BPA-mediated cross-linking of σ^S to Crl. (A) SDS/PAGE gel showing results of UV exposure on ³²P–Crl incubated with WT and four different σ^S BPA variants. Cross-linked ³²P–Crl–σ^S complexes are indicated. (B) σ^S₂ homology model showing positions of σ^S BPA variants that cross-link to Crl (orange) and σ^S substitutions that disrupt Crl–σ^S interaction identified in the BTH analysis (cyan).

Fig. 5.

σ⁷⁰ variant with a σ^S DPE motif and an NCR deletion interacts with Crl. (A) Conservation between σ^S₂ and σ⁷⁰₂. Surface representation of σ^S₂ (homology model) and σ⁷⁰₂ crystal structure (1SIG). Identities, light gray; similarities, dark gray; not conserved, purple; position of NCR, green.
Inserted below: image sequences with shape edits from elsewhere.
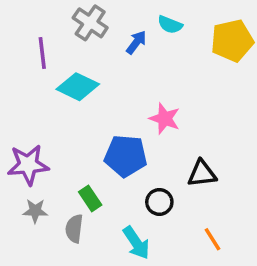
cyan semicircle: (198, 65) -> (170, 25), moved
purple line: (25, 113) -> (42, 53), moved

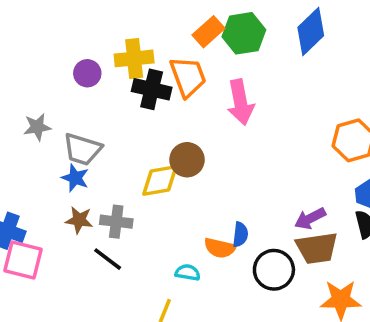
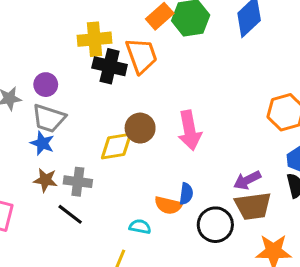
purple circle: (87, 73) -> (46, 85), moved
pink arrow: (240, 102) -> (190, 130), moved

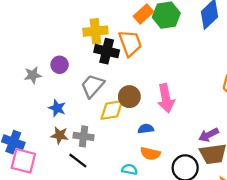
gray trapezoid: (49, 118) -> (92, 86), moved, turned 115
blue semicircle: (186, 194) -> (146, 129), moved, turned -105

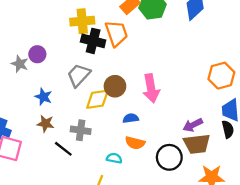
purple circle: (60, 65) -> (37, 54), moved
gray star: (33, 75) -> (20, 64), turned 30
gray cross: (84, 136) -> (81, 130), moved

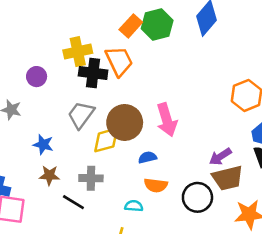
purple circle: (37, 54) -> (37, 77), moved
brown circle: (115, 86) -> (125, 122), size x1.4

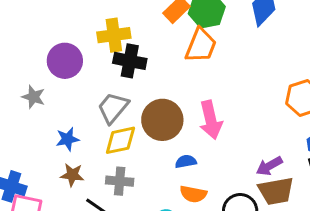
orange trapezoid: (119, 61) -> (201, 45), moved, turned 44
purple circle: (37, 77) -> (65, 61), size x1.5
yellow diamond: (106, 140) -> (120, 140), moved
blue star: (43, 145) -> (67, 139), turned -30

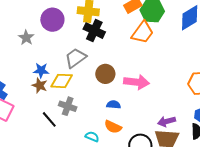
brown circle: (162, 120) -> (105, 74), size x0.7
pink arrow: (211, 120) -> (136, 82), turned -85
yellow diamond: (120, 140) -> (62, 81), moved
brown star: (72, 175) -> (40, 85), moved

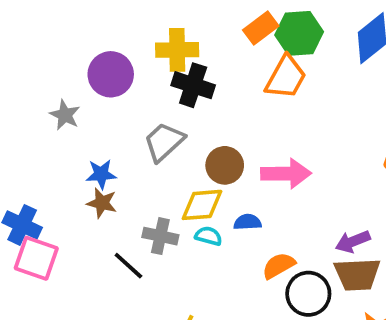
yellow diamond: (62, 81) -> (202, 205), moved
orange semicircle: (113, 127) -> (279, 266), moved, turned 132
cyan semicircle: (92, 137) -> (208, 236), moved

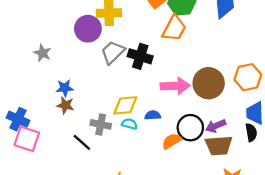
purple circle: (111, 74) -> (88, 29), moved
black cross: (193, 85) -> (140, 56), moved
gray trapezoid: (164, 142) -> (113, 52), moved
brown circle: (225, 165) -> (209, 83), moved, size x1.4
black circle: (308, 294) -> (190, 128), moved

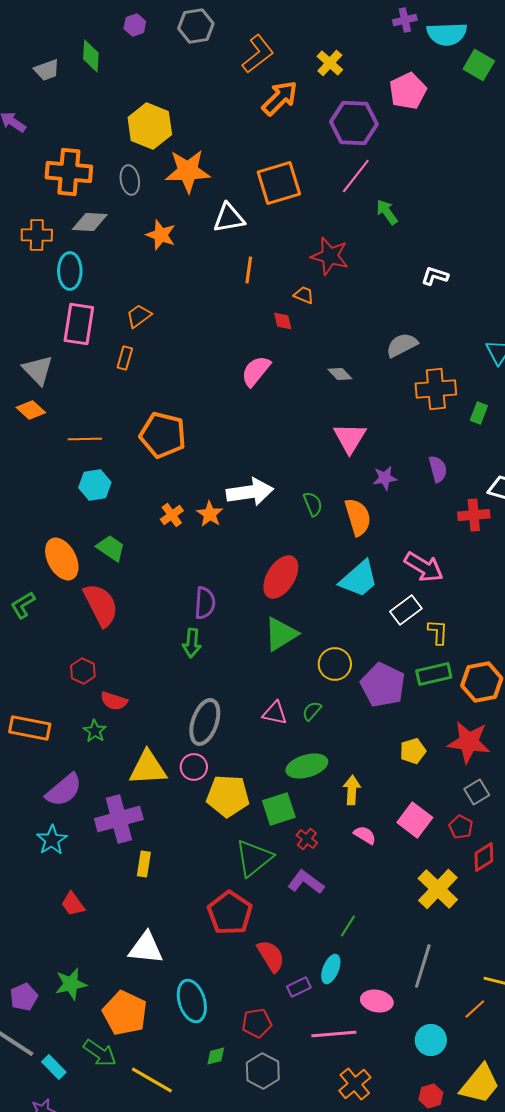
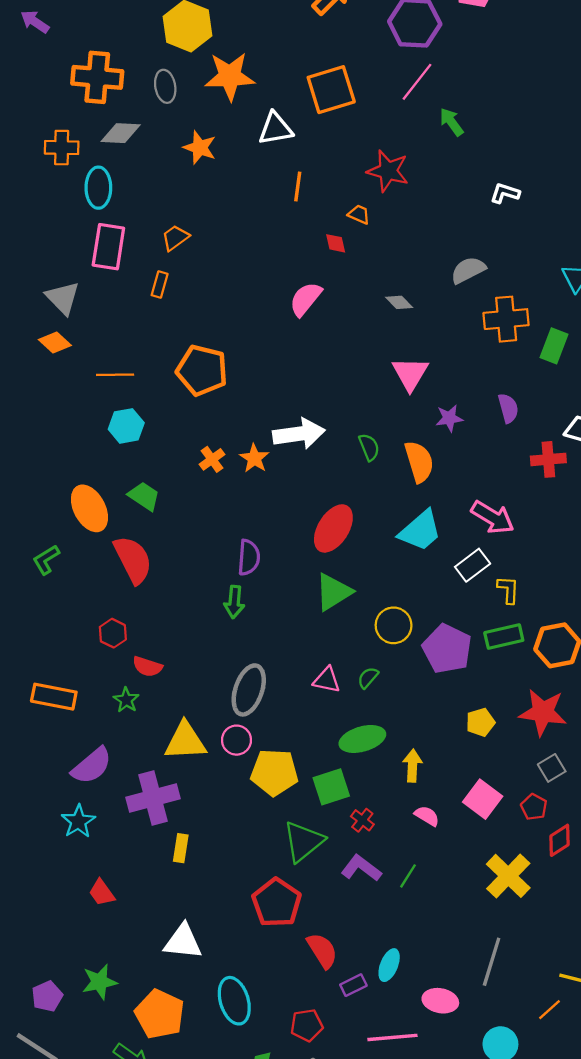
green rectangle: (479, 413) -> (554, 346), size x1.4
green line: (348, 926) -> (408, 876), moved

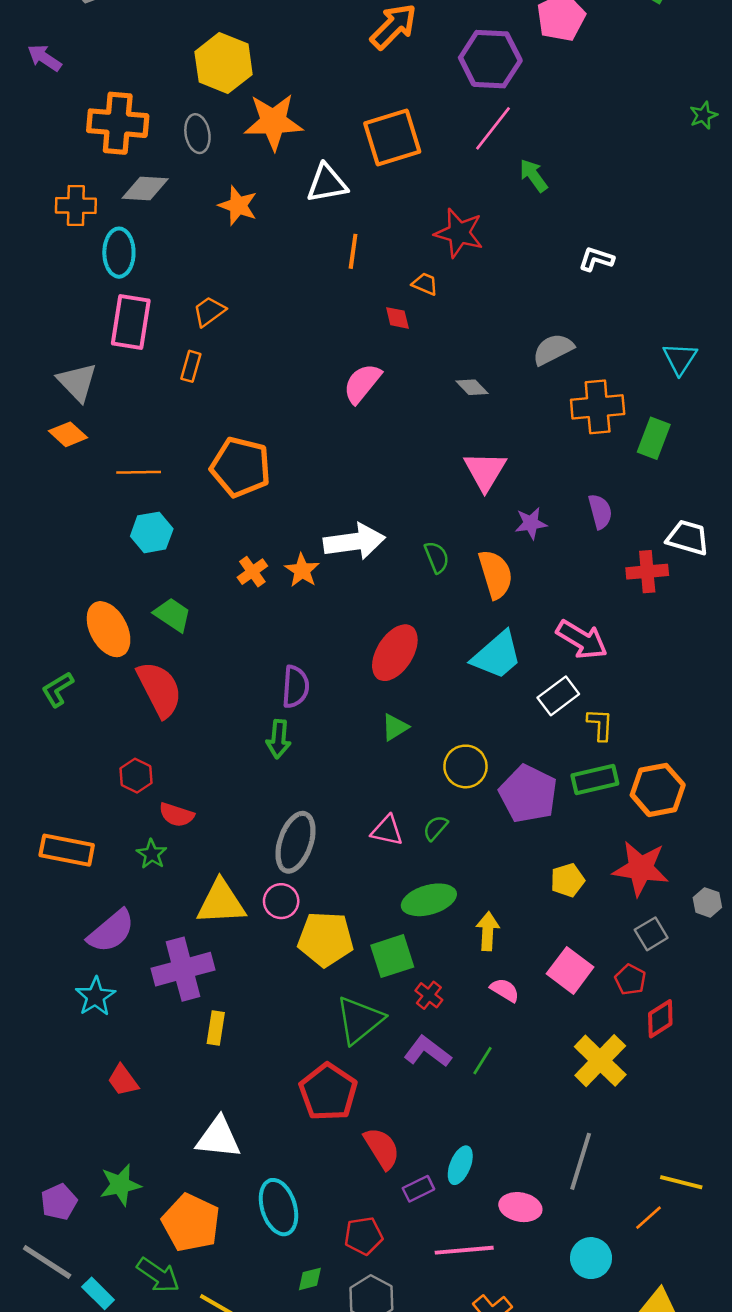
green triangle: (333, 592) -> (395, 727), size x0.6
DPE motif (σ^S D135/P136/E137) and σ⁷⁰ NCR (I123–R374) are indicated. (B) Amino acid sequence of the σ⁷⁰₂–σ^S₂ chimera showing positions of the σ^S₂ substitution for the NCR (green) and flanking residues (yellow) and the σ^S DPE motif (blue). The positions of these substitutions are illustrated on two views on the σ^S₂ homology model. (C) BTH analysis of interaction of σ₂ variants with Crl (red) and β′CH (gray) compared with background level (white). Error bars show SD between two separate experiments of two independent cultures each.

Fig. 6.

Crl promotes assembly of Eσ^S(WT) but not Eσ^S(E137Q) in vitro. (A) Equilibrium binding of σ^S or (B) σ^S(E137Q) variant to core RNAP (10 nM) in the presence or absence of Crl (16 µM). Eσ^S holoenzyme assembly represents the equilibrium LRET signal (acceptor/donor ratio) 1 h after mixing terbium-labeled core RNAP with fluorescein-labeled σ^S. (C) Histogram showing core RNAP interaction with 37 nM σ^S ± Crl. Error bars indicate average of four samples. (D) Crl promotes assembly of Eσ^S but not Eσ⁷⁰ or Eσ^H in vitro. Fold effect of Crl (0, 3, 9, and 27 µM) on RNAP holoenzyme assembly [interaction between fluorescein-labeled σ^S, σ⁷⁰, or σ^H (10 nM) and terbium-labeled core RNAP (8.3 nM)] using an LRET assay.